Une analyse à partir de l’agriculture
(article paru dans la revue française de Géoconomie, numéro 32, hiver 2004/05)
Thierry POUCH*
Les conclusions auxquelles était parvenu Montesquieu dans De l’esprit des Lois, selon
lesquelles le commerce adoucirait les mœurs, doivent être réexaminées à la lumière des
promesses de la mondialisation, et plus spécifiquement, de l’Organisation mondiale du
commerce, instaurée à l’issue des Accords de Marrakech. Il s’agissait, pour les promoteurs
de l’OMC, d’apporter un dispositif institutionnel régissant le commerce de marchandises,
inscrit dans un ensemble plus vaste de dispositifs dont la visée était de définir une
gouvernance mondiale.
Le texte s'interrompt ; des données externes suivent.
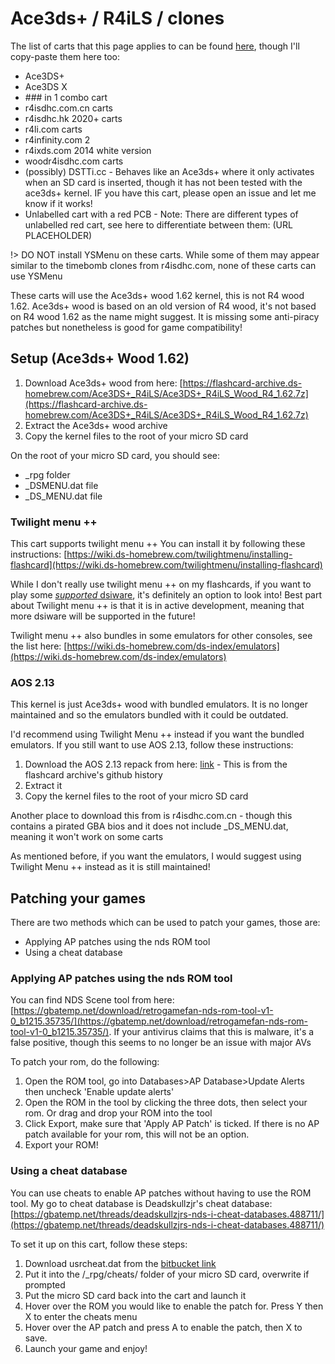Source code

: # Ace3ds+ / R4iLS / clones

The list of carts that this page applies to can be found [here](https://gitHub.com/ds-homebrew/flashcard-archive), though I'll copy-paste them here too:

* Ace3DS+
* Ace3DS X
* \#\#\# in 1 combo cart
* r4isdhc.com.cn carts
* r4isdhc.hk 2020+ carts
* r4li.com carts
* r4infinity.com 2
* r4ixds.com 2014 white version
* woodr4isdhc.com carts
* (possibly) DSTTi.cc - Behaves like an Ace3ds+ where it only activates when an SD card is inserted, though it has not been tested with the ace3ds+ kernel. IF you have this cart, please open an issue and let me know if it works!
* Unlabelled cart with a red PCB - Note: There are different types of unlabelled red cart, see here to differentiate between them: (URL PLACEHOLDER)

!> DO NOT install YSMenu on these carts. While some of them may appear similar to the timebomb clones from r4isdhc.com, none of these carts can use YSMenu

These carts will use the Ace3ds+ wood 1.62 kernel, this is not R4 wood 1.62.
Ace3ds+ wood is based on an old version of R4 wood, it's not based on R4 wood 1.62 as the name might suggest.
It is missing some anti-piracy patches but nonetheless is good for game compatibility!

## Setup (Ace3ds+ Wood 1.62)

1. Download Ace3ds+ wood from here: [https://flashcard-archive.ds-homebrew.com/Ace3DS+_R4iLS/Ace3DS+_R4iLS_Wood_R4_1.62.7z](https://flashcard-archive.ds-homebrew.com/Ace3DS+_R4iLS/Ace3DS+_R4iLS_Wood_R4_1.62.7z)
1. Extract the Ace3ds+ wood archive
1. Copy the kernel files to the root of your micro SD card

On the root of your micro SD card, you should see:

* \_rpg folder
* \_DSMENU.dat file
* \_DS\_MENU.dat file

### Twilight menu ++

This cart supports twilight menu ++
You can install it by following these instructions: [https://wiki.ds-homebrew.com/twilightmenu/installing-flashcard](https://wiki.ds-homebrew.com/twilightmenu/installing-flashcard)

While I don't really use twilight menu ++ on my flashcards, if you want to play some [*supported* dsiware](https://github.com/DS-Homebrew/TWiLightMenu/blob/master/universal/include/compatibleDSiWareMap.h), it's definitely an option to look into! Best part about Twilight menu ++ is that it is in active development, meaning that more dsiware will be supported in the future!

Twilight menu ++ also bundles in some emulators for other consoles, see the list here: [https://wiki.ds-homebrew.com/ds-index/emulators](https://wiki.ds-homebrew.com/ds-index/emulators)

### AOS 2.13

This kernel is just Ace3ds+ wood with bundled emulators. It is no longer maintained and so the emulators bundled with it could be outdated.

I'd recommend using Twilight Menu ++ instead if you want the bundled emulators. If you still want to use AOS 2.13, follow these instructions:

1. Download the AOS 2.13 repack from here: [link](https://github.com/DS-Homebrew/flashcard-archive/raw/d1b3a804b9ce76540b3f94c2a916740f7435dc43/files/Ace3DS%2B_R4iLS/Ace3DS%2B_R4iLS_Wood_R4_1.62.7z) - This is from the flashcard archive's github history
1. Extract it
1. Copy the kernel files to the root of your micro SD card

Another place to download this from is r4isdhc.com.cn - though this contains a pirated GBA bios and it does not include \_DS\_MENU.dat, meaning it won't work on some carts

As mentioned before, if you want the emulators, I would suggest using Twilight Menu ++ instead as it is still maintained!

## Patching your games

There are two methods which can be used to patch your games, those are:

* Applying AP patches using the nds ROM tool
* Using a cheat database

### Applying AP patches using the nds ROM tool

You can find NDS Scene tool from here: [https://gbatemp.net/download/retrogamefan-nds-rom-tool-v1-0_b1215.35735/](https://gbatemp.net/download/retrogamefan-nds-rom-tool-v1-0_b1215.35735/). If your antivirus claims that this is malware, it's a false positive, though this seems to no longer be an issue with major AVs

To patch your rom, do the following:

1. Open the ROM tool, go into Databases>AP Database>Update Alerts then uncheck 'Enable update alerts'
1. Open the ROM in the tool by clicking the three dots, then select your rom. Or drag and drop your ROM into the tool
1. Click Export, make sure that 'Apply AP Patch' is ticked. If there is no AP patch available for your rom, this will not be an option.
1. Export your ROM!

### Using a cheat database

You can use cheats to enable AP patches without having to use the ROM tool. My go to cheat database is Deadskullzjr's cheat database: [https://gbatemp.net/threads/deadskullzjrs-nds-i-cheat-databases.488711/](https://gbatemp.net/threads/deadskullzjrs-nds-i-cheat-databases.488711/)

To set it up on this cart, follow these steps:

1. Download usrcheat.dat from the [bitbucket link](https://bitbucket.org/DeadSkullzJr/nds-i-cheat-databases/raw/963fff3858de7539891ef7918d992b8b06972a48/Cheat%20Databases/usrcheat.dat)
1. Put it into the /_rpg/cheats/ folder of your micro SD card, overwrite if prompted
1. Put the micro SD card back into the cart and launch it
1. Hover over the ROM you would like to enable the patch for. Press Y then X to enter the cheats menu
1. Hover over the AP patch and press A to enable the patch, then X to save.
1. Launch your game and enjoy!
Les différentes négociations qui se sont déroulées sous l’autorité de
l’OMC ont abouti soit à des échecs, comme à Seattle ou à Cancún, soit à des décisions
marginales. Ces négociations apparaissent en effet comme le lieu de conflits pour la
valorisation des avantages comparatifs de chacun des pays. L’objet de cet article est de
fournir des éléments d’interprétation de la résurgence d’une conflictualité économique
structurant aujourd’hui la mondialisation. L’exemple de l’agriculture permet de mettre au
jour la réalité de la mondialisation.
a lecture que P. Hassner a récemment faite du 11 septembre 2001 selon laquelle
les attentats auraient fait basculer le monde d’une logique de paix à la Locke ou
à la Kant, à une logique de guerre à la Hobbes voire à la Marx, interpelle
l’économiste qui, dans son champ, a toujours une propension à réduire l’activité
du monde à un marché et à penser les relations qui s’y déploient comme un cheminement vers
l’équilibre des offres et des demandes1. On ne cherchera pas ici à savoir si les attentats du 11
septembre constituent un commencement à la conflictualité qui caractérise la mondialisation
ou un aboutissement des multiples conflits militaires ou commerciaux enclenchés vers la fin
des années soixante-dix, même si une forte présomption incite à opter pour cette seconde
hypothèse. Au vingtième siècle, la période qui s’était ouverte au lendemain de la Seconde
Guerre mondiale se distingua par une forme embryonnaire de « juridicisation » des relations
économiques internationales au travers notamment d’institutions comme le Fonds monétaire
international (FMI) ou de compromis comme l’Accord général sur les échanges et les tarifs
douaniers (GATT). Face au double traumatisme de la crise des années 1930 et de la barbarie
de la guerre, c’est-à-dire face au risque d’éclatement, voire d’effondrement, de la civilisation
* Université de Marne La Vallée, Laboratoire Organisation et Efficacité de la Production, Atelier de Recherches
Théoriques François Perroux. Économiste à l’Assemblée Permanente des Chambres d’Agriculture, Sous-
Direction des Études et des Systèmes d’Information.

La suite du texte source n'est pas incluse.